Engaging investors is no small undertaking. During the 2014 mini voting season, from July to December, Broadbridge reported that out of 1,077 US company shareholder meetings, over 22 billion retail shares went unvoted during the 2014 mini-season.

Estonia may be the perfect place to tackle this problem. As Raidla points out, the country is widely known for its e-solutions, earning the nickname ‘e-Estonia.’

“Estonians are very keen on them,” Raidla asserted, referring to the multitude of e-services which have become routine in the country, such as e-elections, e-taxes, e-police, e-healthcare, e-banking, and e-schooling. Voting online has been available for all Estonians since 2005, “which means that is fairly easy to implement and find users.”

Alongside an audience that won’t be troubled by a technology like the blockchain, Nasdaq Tallinn, the only regulated secondary securities market in Estonia, has provided general meeting (voting) service to its clients for over 15 years.

Raidla explained that Nasdaq Tallinn has a 1-tier depository system, so most end-investor accounts are directly registered at the Estonian Central Securities Depository (CSD), which is 100% owned by Nasdaq Tallinn, giving Nasdaq access to any data they require.

This European blockchain initiative is one of many from Nasdaq.

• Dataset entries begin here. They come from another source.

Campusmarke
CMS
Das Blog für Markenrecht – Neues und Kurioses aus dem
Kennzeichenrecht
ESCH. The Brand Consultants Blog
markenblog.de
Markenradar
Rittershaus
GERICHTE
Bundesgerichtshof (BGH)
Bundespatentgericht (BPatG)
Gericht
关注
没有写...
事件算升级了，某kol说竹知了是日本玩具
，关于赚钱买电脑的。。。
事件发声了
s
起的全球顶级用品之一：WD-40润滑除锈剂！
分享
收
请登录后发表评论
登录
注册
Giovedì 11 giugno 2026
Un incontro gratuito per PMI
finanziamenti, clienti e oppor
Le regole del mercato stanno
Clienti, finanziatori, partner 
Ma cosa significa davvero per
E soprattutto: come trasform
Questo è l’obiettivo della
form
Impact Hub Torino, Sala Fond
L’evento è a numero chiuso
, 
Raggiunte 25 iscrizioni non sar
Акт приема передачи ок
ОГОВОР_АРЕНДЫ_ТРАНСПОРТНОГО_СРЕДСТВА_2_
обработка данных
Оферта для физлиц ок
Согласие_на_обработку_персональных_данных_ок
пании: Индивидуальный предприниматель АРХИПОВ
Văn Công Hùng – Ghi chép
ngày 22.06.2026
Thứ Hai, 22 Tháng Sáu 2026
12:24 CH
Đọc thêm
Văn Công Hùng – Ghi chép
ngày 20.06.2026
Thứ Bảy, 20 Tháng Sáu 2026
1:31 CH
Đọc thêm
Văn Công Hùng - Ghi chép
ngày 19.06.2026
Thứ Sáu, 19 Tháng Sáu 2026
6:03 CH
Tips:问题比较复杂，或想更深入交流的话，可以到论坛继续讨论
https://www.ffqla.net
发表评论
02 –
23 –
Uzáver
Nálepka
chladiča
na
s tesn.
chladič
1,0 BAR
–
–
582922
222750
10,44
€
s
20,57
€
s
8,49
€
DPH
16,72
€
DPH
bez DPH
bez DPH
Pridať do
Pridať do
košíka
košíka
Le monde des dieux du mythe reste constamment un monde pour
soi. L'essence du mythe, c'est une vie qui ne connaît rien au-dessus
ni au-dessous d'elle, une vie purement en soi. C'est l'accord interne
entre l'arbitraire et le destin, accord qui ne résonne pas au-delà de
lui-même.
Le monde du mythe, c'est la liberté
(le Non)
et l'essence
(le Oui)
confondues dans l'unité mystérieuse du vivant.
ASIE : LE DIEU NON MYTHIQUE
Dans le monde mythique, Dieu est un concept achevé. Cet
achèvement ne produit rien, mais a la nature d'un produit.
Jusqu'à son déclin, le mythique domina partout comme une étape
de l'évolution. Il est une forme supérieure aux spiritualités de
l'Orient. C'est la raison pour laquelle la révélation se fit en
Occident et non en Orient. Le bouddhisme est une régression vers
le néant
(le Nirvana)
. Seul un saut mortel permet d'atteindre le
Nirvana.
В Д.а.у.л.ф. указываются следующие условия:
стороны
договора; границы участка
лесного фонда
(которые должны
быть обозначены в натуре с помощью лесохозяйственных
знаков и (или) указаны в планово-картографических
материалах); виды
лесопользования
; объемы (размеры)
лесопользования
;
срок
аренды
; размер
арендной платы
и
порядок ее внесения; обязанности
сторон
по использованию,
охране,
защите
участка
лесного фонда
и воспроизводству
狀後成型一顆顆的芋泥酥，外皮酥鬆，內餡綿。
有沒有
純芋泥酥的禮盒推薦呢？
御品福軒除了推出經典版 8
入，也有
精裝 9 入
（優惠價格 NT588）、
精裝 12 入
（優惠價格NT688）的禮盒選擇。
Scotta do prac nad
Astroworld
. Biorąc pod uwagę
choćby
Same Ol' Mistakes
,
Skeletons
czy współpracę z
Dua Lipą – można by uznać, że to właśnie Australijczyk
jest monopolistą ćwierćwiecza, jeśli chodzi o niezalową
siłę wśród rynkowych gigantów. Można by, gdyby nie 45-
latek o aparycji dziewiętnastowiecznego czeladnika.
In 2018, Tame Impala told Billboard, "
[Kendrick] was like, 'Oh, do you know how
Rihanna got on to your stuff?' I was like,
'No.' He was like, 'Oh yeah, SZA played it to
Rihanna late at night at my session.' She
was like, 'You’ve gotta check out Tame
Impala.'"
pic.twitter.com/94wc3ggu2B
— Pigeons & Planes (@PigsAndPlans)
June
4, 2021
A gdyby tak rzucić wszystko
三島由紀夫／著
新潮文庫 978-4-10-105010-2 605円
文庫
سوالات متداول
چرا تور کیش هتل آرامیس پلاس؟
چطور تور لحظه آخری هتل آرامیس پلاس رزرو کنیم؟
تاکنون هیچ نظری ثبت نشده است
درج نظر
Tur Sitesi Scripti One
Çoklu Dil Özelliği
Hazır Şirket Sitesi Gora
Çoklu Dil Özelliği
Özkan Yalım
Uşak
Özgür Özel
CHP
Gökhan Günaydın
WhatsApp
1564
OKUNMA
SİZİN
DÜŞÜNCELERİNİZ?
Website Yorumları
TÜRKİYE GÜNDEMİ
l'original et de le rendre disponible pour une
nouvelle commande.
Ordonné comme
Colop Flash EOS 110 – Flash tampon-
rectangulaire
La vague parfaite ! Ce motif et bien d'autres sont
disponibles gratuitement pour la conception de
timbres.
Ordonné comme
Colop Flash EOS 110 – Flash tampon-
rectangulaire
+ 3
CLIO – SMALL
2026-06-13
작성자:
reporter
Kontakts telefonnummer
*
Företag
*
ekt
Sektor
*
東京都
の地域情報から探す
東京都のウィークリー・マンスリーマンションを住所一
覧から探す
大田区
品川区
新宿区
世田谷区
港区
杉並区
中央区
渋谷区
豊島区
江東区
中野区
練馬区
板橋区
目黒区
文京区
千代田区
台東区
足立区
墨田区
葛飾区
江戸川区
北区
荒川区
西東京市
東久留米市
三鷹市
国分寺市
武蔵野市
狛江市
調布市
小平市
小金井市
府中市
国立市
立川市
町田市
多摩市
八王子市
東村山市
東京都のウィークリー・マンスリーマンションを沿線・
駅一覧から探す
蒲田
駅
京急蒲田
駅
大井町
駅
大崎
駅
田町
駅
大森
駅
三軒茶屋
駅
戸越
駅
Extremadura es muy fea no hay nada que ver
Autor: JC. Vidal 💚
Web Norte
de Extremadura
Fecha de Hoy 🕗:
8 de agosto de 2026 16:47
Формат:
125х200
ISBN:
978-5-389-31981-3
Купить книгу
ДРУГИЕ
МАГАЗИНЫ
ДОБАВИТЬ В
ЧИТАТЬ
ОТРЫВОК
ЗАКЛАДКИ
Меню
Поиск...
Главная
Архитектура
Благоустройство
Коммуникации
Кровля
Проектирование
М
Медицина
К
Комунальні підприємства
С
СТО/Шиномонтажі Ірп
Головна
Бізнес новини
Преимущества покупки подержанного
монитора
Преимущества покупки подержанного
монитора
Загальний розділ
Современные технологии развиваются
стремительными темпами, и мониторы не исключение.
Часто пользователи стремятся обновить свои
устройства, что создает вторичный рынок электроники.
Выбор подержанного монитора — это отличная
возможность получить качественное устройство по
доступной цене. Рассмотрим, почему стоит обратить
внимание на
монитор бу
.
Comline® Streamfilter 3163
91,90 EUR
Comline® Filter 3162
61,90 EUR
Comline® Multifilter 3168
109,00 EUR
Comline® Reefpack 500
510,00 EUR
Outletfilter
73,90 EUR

In May, plans were announced to leverage the Open Assets Protocol, a colored coin innovation built upon the bitcoin blockchain, on the Nasdaq Private Market (NPM) platform.

A month later, in June, the exchange announced a partnership with San Francisco-based start-up Chain, to implement blockchain infrastructure for the issuance and transfer of shares on its Private Market. "This Nasdaq Private Market project aims to simplify the overwhelming challenges private companies face with manual ledger record-keeping,” said Greifeld.

Nasdaq Private Market recently acquired SecondMarket Solutions, founded by Barry Silbert, which provides software solutions for streamlining private securities transactions.

On October 27, Nasdaq delivered on a promise made in May, announcing its first blockchain-enabled platform, Nasdaq Linq, which will be demonstrated at the Money20/20 event this week, in Las Vegas. Some of the platforms first participants include Chain, ChangeTip, PeerNova, Synack, Tango and Vera.

While all these efforts have been directed at Nasdaq private markets, in an interview with Bloomberg, Greifeld recently stated that Nasdaq is not discounting any possibilities, but is testing options within the private market, citing that “we can control the whole vertical stack."